6. Python Implementation
Linear SVM
from sklearn.preprocessing import StandardScaler
from sklearn.pipeline import make_pipeline
from sklearn.metrics import classification_report
from sklearn.model_selection import LeaveOneOut, cross_val_score
import numpy as np
# Features: [τ, ΔEN, CN] Labels: +1 = Cubic, -1 = Non-cubic
X = np.array([
[1.00,1.78,6], [0.99,2.13,6], [1.06,1.89,6], [1.00,1.97,6],
[1.03,2.98,8], [0.97,1.61,6], [0.78,1.90,6], [0.71,1.79,4],
[0.65,2.03,6], [0.72,0.43,6], [0.96,1.55,6], [0.74,1.54,6]
])
y = np.array([1,1,1,1,1,1,-1,-1,-1,-1,1,-1])
# Linear SVM — always standardise features before SVM!
lin_svm = make_pipeline(StandardScaler(), SVC(kernel='linear', C=1.0))
lin_svm.fit(X, y)
print(classification_report(y, lin_svm.predict(X)))
# Number of support vectors
print("Support vectors per class:", lin_svm[-1].n_support_)
RBF Kernel SVM + Hyperparameter Tuning
# Grid search over C and γ
param_grid = {
'svc__C': [0.1, 1, 10, 100],
'svc__gamma': ['scale', 'auto', 0.1, 1.0]
}
rbf_pipe = make_pipeline(StandardScaler(), SVC(kernel='rbf'))
gs = GridSearchCV(rbf_pipe, param_grid, cv=LeaveOneOut(), scoring='accuracy')
gs.fit(X, y)
print(f"Best C={gs.best_params_['svc__C']}, γ={gs.best_params_['svc__gamma']}")

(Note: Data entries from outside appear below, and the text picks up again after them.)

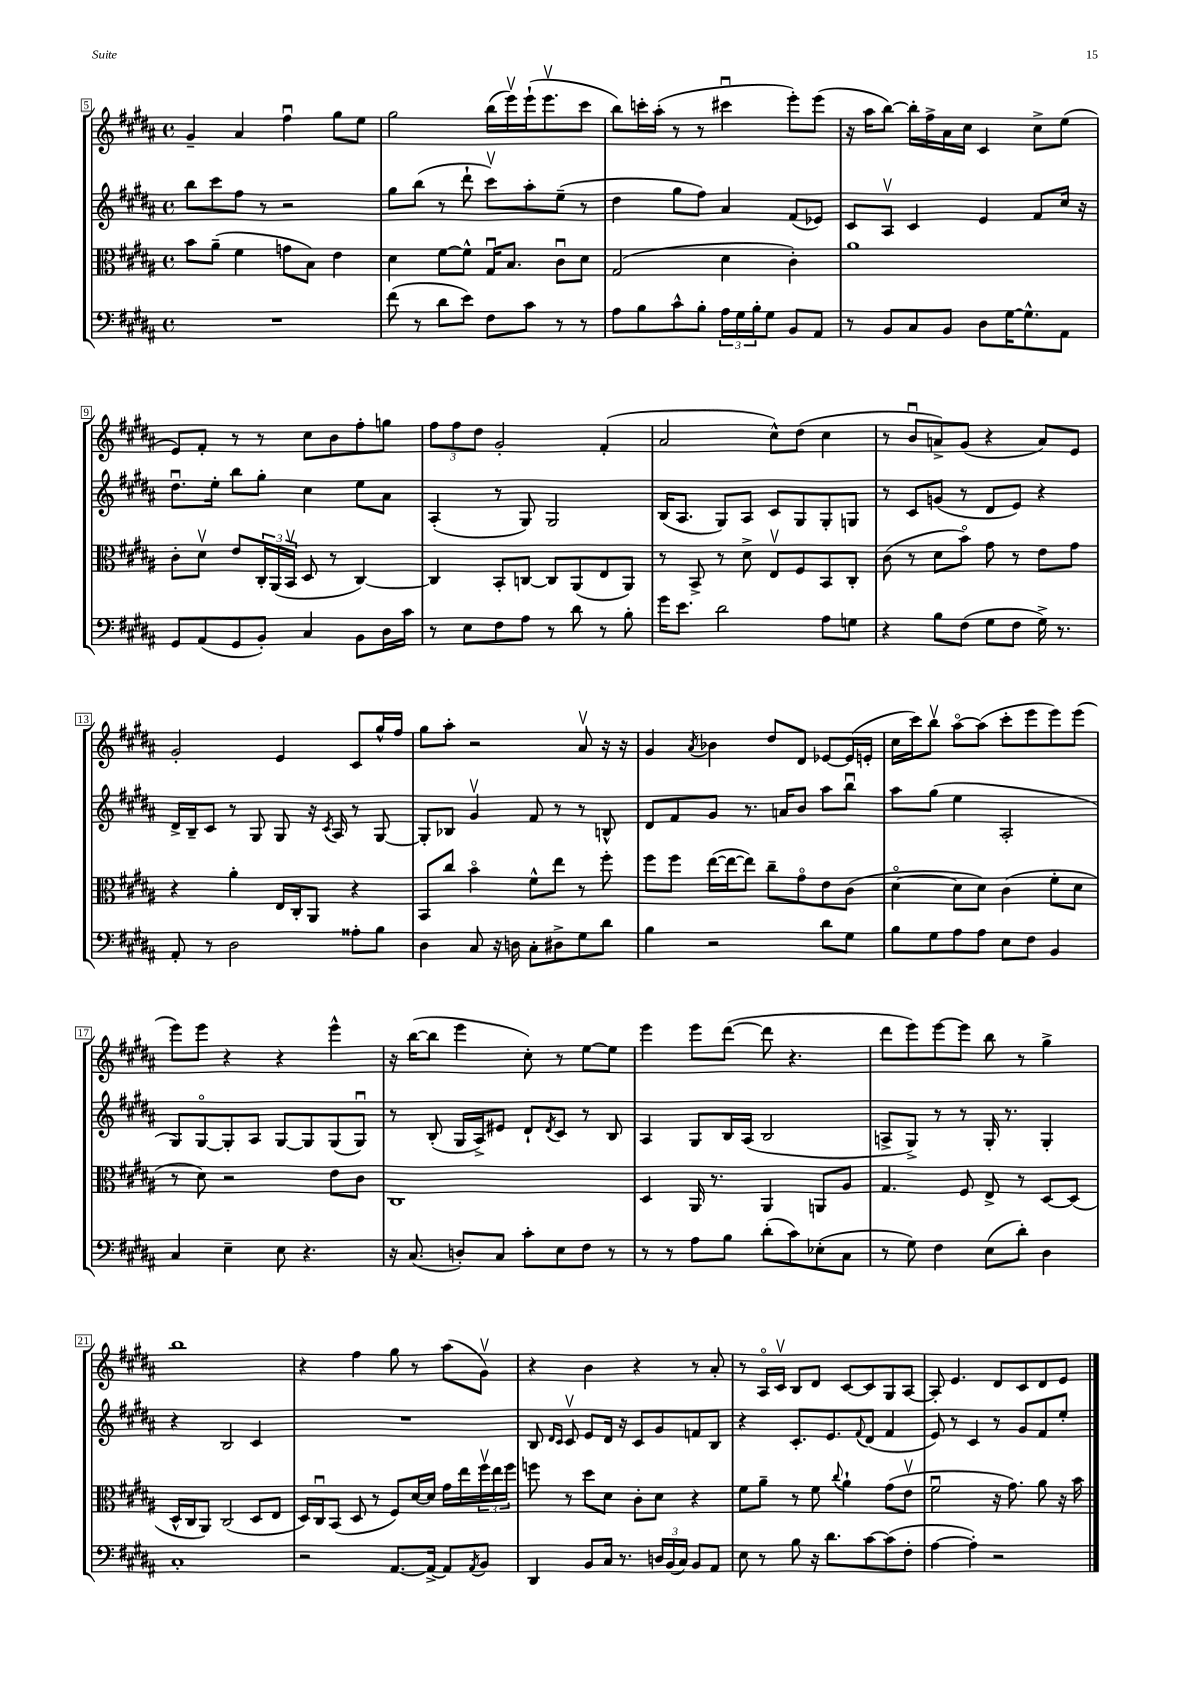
<<
\new StaffGroup <<
\new Staff = "s0" {
    \clef treble \key b \major \defaultTimeSignature \time 4/4
    gis'4-- ais'4 fis''4\downbow gis''8 e''8 |
    gis''2 b''16( e'''16\upbow) e'''16-!( e'''8.\upbow cis'''8 |
    b''8) c'''16-. ais''16-.( r8 r8 cis'''4\downbow e'''8-.) e'''8( |
    r16 ais''16 b''8~) b''16-. fis''16-> ais'16 cis''16 cis'4 cis''8-> e''8( |
    e'8) fis'8-. r8 r8 cis''8 b'8 fis''8-. g''8 |
    \tuplet 3/2 { fis''8 fis''8 dis''8 } gis'2-. fis'4-.( |
    ais'2 cis''8-^) dis''8( cis''4 |
    r8 b'8\downbow a'8->) gis'8( r4 a'8) e'8 |
    gis'2-. e'4 cis'8 gis''16-^ fis''16 |
    gis''8 ais''8-. r2 ais'8\upbow r16 r16 |
    gis'4 \acciaccatura { ais'8 } bes'4 dis''8 dis'8 ees'8~ ees'16( e'16-. |
    cis''16 cis'''16) b''8\upbow ais''8~\flageolet ais''8( cis'''8-. e'''8 e'''8) e'''8( |
    e'''8) e'''8 r4 r4 e'''4-^ |
    r16 b''16~( b''8 e'''4 cis''8-.) r8 e''8~ e''8 |
    e'''4 e'''8 dis'''8~( dis'''8 r4. |
    dis'''8 e'''8) e'''8~ e'''8 b''8 r8 gis''4-> |
    b''1 |
    r4 fis''4 gis''8 r8 ais''8( gis'8\upbow) |
    r4 b'4 r4 r8 ais'8-. |
    r8 ais16\flageolet cis'16\upbow b8 dis'8 cis'8~ cis'8 gis8 ais8~ |
    ais8-. e'4. dis'8 cis'8 dis'8 e'8 \bar "|." |
}
\new Staff = "s1" {
    \clef treble \key b \major \defaultTimeSignature \time 4/4
    b''8 cis'''8 fis''8 r8 r2 |
    gis''8 b''8( r8 dis'''8-! cis'''8\upbow) ais''8-. e''8--( r8 |
    dis''4 gis''8 fis''8) ais'4 fis'8( ees'8) |
    cis'8 ais8\upbow cis'4 e'4 fis'8 cis''16 r16 |
    dis''8.\downbow e''16-. b''8 gis''8-. cis''4 e''8 ais'8 |
    ais4-.( r8 gis8) gis2 |
    b16( ais8. gis8) ais8 cis'8 gis8 gis8-. g8 |
    r8 cis'8 g'8( r8 dis'8 e'8) r4 |
    dis'16-> b16-- cis'8 r8 gis8 gis8 r16 \acciaccatura { cis'8 } ais16 r8 gis8~ |
    gis8-. bes8 gis'4\upbow fis'8 r8 r8 b8-^ |
    dis'8 fis'8 gis'8 r8. a'16 b'8 ais''8 b''8\downbow |
    ais''8 gis''8( e''4 ais2-. |
    gis8) gis8~\flageolet gis8-. ais8 gis8~ gis8 gis8( gis8\downbow) |
    r8 b8-.( gis16 ais16->) eis'8 dis'8-! \acciaccatura { dis'8 } cis'8 r8 b8 |
    ais4 gis8 b16 ais16( b2 |
    a8-> gis8->) r8 r8 gis16-. r8. gis4-. |
    r4 b2 cis'4 |
    R1 |
    b8 \grace { dis'16 cis'16 } cis'8\upbow e'8 dis'16 r16 cis'8 gis'8 f'8 b8 |
    r4 cis'8.-. e'8. \appoggiatura { fis'8 } dis'8( fis'4 |
    e'8) r8 cis'4 r8 gis'8 fis'8 e''8-. \bar "|." |
}
\new Staff = "s2" {
    \clef alto \key b \major \defaultTimeSignature \time 4/4
    b'8 ais'8--( fis'4 g'8 b8) e'4 |
    dis'4 fis'8~ fis'8-^ gis16\downbow b8. cis'8\downbow dis'8 |
    gis2( dis'4 cis'4-.) |
    ais'1 |
    cis'8-. dis'8\upbow e'8 \tuplet 3/2 { cis16-. ais,16( b,16\upbow } dis8 r8 cis4~) |
    cis4 b,8-. c8~ c8 ais,8( e8 ais,8) |
    r8 b,8-> r8 dis'8-> e8\upbow fis8 b,8 cis8-. |
    cis'8( r8 dis'8 b'8\flageolet) gis'8 r8 e'8 gis'8 |
    r4 ais'4-. e16 cis16-. ais,8 r4 |
    b,8 cis''8 b'4\flageolet fis'8-^ e''8 r8 fis''8-. |
    fis''8 fis''8 e''16~( e''16~ e''8) cis''8-- gis'8\flageolet e'8 cis'8( |
    dis'4~\flageolet dis'8 dis'8) cis'4( fis'8-. dis'8 |
    r8 dis'8) r2 e'8 cis'8 |
    cis1 |
    dis4 ais,16 r8. ais,4 a,8 ais8 |
    gis4. fis8 e8-> r8 dis8~ dis8( |
    dis16-^ cis16 ais,8) cis2( dis8 e8 |
    dis16) cis16\downbow b,8( dis8 r8 fis8) dis'16~ dis'16 gis'16 e''16 \tuplet 3/2 { fis''16\upbow e''16 fis''16 } |
    f''8 r8 dis''8 dis'8 cis'8-. dis'8 r4 |
    fis'8 ais'8-- r8 fis'8 \appoggiatura { cis''8 } ais'4-! gis'8( e'8\upbow |
    fis'2\downbow r16 gis'8.) ais'8 r16 b'16 \bar "|." |
}
\new Staff = "s3" {
    \clef bass \key b \major \defaultTimeSignature \time 4/4
    R1 |
    fis'8( r8 dis'8 e'8) fis8 cis'8 r8 r8 |
    ais8 b8 cis'8-^ b8-. \tuplet 3/2 { ais16 gis16 b16-. } gis8 b,8 ais,8 |
    r8 b,8 cis8 b,8 dis8 gis16~ gis8.-^ ais,8 |
    gis,8 ais,8( gis,8 b,8-.) cis4 b,8 dis16 cis'16 |
    r8 e8 fis8 ais8 r8 dis'8 r8 b8-. |
    gis'16 e'8. dis'2 ais8 g8 |
    r4 b8 fis8( gis8 fis8 gis16->) r8. |
    ais,8-. r8 dis2 aisis8-. b8 |
    dis4 cis8 r16 d16 cis8-. dis8-> gis8 dis'8 |
    b4 r2 dis'8 gis8 |
    b8 gis8 ais8 ais8 e8 fis8 b,4 |
    cis4 e4-- e8 r4. |
    r16 cis8.( d8-.) cis8 cis'8-. e8 fis8 r8 |
    r8 r8 ais8 b8 dis'8-.( cis'8) ees8-.( cis8 |
    r8 gis8) fis4 e8( dis'8-.) dis4 |
    cis1-. |
    r2 ais,8.~ ais,16~-> ais,8 \acciaccatura { ais,8 } b,8 |
    dis,4 b,8 cis16 r8. \tuplet 3/2 { d16 b,16( cis16) } b,8 ais,8 |
    e8 r8 b8 r16 dis'8. cis'8~ cis'8( fis8-. |
    ais4~ ais4-.) r2 \bar "|." |
}
>>
>>
\layout { \context { \Score currentBarNumber = #5 \override BarNumber.stencil = #(make-stencil-boxer 0.1 0.3 ly:text-interface::print) } }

print(f"Best LOO accuracy: {gs.best_score_:.2f}")
# Decision function (margin scores)
best_svm = gs.best_estimator_
scores = best_svm.decision_function(X)
for name, score in zip(names, scores):
print(f" {name:<8} margin score = {score:+.3f}")
7. SVM vs Other Models — When to Use SVM
| Criterion | Logistic Reg. | Random Forest | SVM (RBF) |
|---|---|---|---|
| Small dataset (< 100) | OK | OK | Best |
| High-dimensional features | OK | Slow | Excellent |
| Non-linear boundary | No | Yes | Yes (kernel) |
| Probability output | Native | Native | Requires Platt scaling |
| Interpretability | Coefficients | Feature importance | Support vectors only |
| Scaling needed | Yes | No | Yes (critical) |
| Large dataset (> 10k) | Fast | Fast | Slow (O(n²)–O(n³)) |
The SVM margin depends on ‖w‖ — the Euclidean distance in feature space. If τ ranges from 0.65–1.06 and CN ranges from 4–8, the CN axis dominates the distance calculation and the SVM effectively ignores τ. StandardScaler is not optional for SVM — it is mandatory.
8. Multi-class SVM — One-vs-One Strategy
SVMs are inherently binary classifiers. For multi-class problems (Metal / Semiconductor / Insulator), scikit-learn uses one-vs-one (OvO): it trains one binary SVM for every pair of classes (3 classes → 3 SVMs) and takes the majority vote. Alternatively, one-vs-rest (OvR) trains one SVM per class against all others.
One-vs-Rest (OvR): n classifiers → 3 SVMs for 3 classes
Predict: OvO → majority vote across all pairwise SVMs
OvR → class with highest decision function score
Quick Check
1. What are "support vectors" in an SVM?
2. In a soft-margin SVM, what happens when you set C to a very large value?
3. Why must features always be standardised before training an SVM?